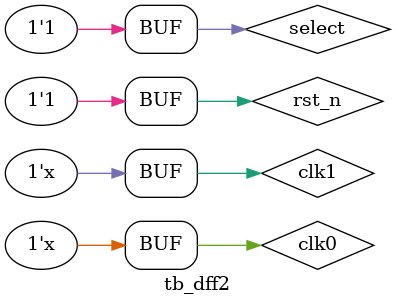
<source format=v>
module tb_dff2;


reg clk0, clk1, rst_n, select;


wire out00, out01, outclk;


initial begin
    clk0 = 0;
    clk1 = 0;
    rst_n = 0;
    select = 0;

    #2 rst_n = 1;

    #5 select = 0;
    #7 select = 1;
    #6 select = 0;
    #20 select = 1;
    
end    

always #1 clk1 = ~clk1;   

always #2 clk0 = ~clk0;   

dff2  aa(
    .clk1(clk1),
    .clk0(clk0),
    .rst_n(rst_n),

    .select(select),

    .out00(out00), 
    .out01(out01),
    .outclk(outclk)
);


endmodule

//
</source>
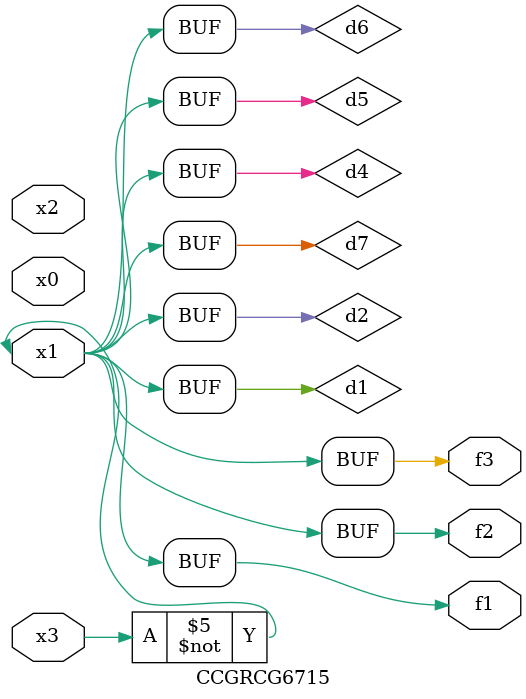
<source format=v>
module CCGRCG6715(
	input x0, x1, x2, x3,
	output f1, f2, f3
);

	wire d1, d2, d3, d4, d5, d6, d7;

	not (d1, x3);
	buf (d2, x1);
	xnor (d3, d1, d2);
	nor (d4, d1);
	buf (d5, d1, d2);
	buf (d6, d4, d5);
	nand (d7, d4);
	assign f1 = d6;
	assign f2 = d7;
	assign f3 = d6;
endmodule

</source>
━━━━━━━━
• **Your objective**:
Top to bottom, retype the listing exactly but drop every picture.

• **Result of the task**:
<source format=v>
module tb_dff2;


reg clk0, clk1, rst_n, select;


wire out00, out01, outclk;


initial begin
    clk0 = 0;
    clk1 = 0;
    rst_n = 0;
    select = 0;

    #2 rst_n = 1;

    #5 select = 0;
    #7 select = 1;
    #6 select = 0;
    #20 select = 1;
    
end    

always #1 clk1 = ~clk1;   

always #2 clk0 = ~clk0;   

dff2  aa(
    .clk1(clk1),
    .clk0(clk0),
    .rst_n(rst_n),

    .select(select),

    .out00(out00), 
    .out01(out01),
    .outclk(outclk)
);


endmodule

//
</source>
<source format=v>
module CCGRCG6715(
	input x0, x1, x2, x3,
	output f1, f2, f3
);

	wire d1, d2, d3, d4, d5, d6, d7;

	not (d1, x3);
	buf (d2, x1);
	xnor (d3, d1, d2);
	nor (d4, d1);
	buf (d5, d1, d2);
	buf (d6, d4, d5);
	nand (d7, d4);
	assign f1 = d6;
	assign f2 = d7;
	assign f3 = d6;
endmodule

</source>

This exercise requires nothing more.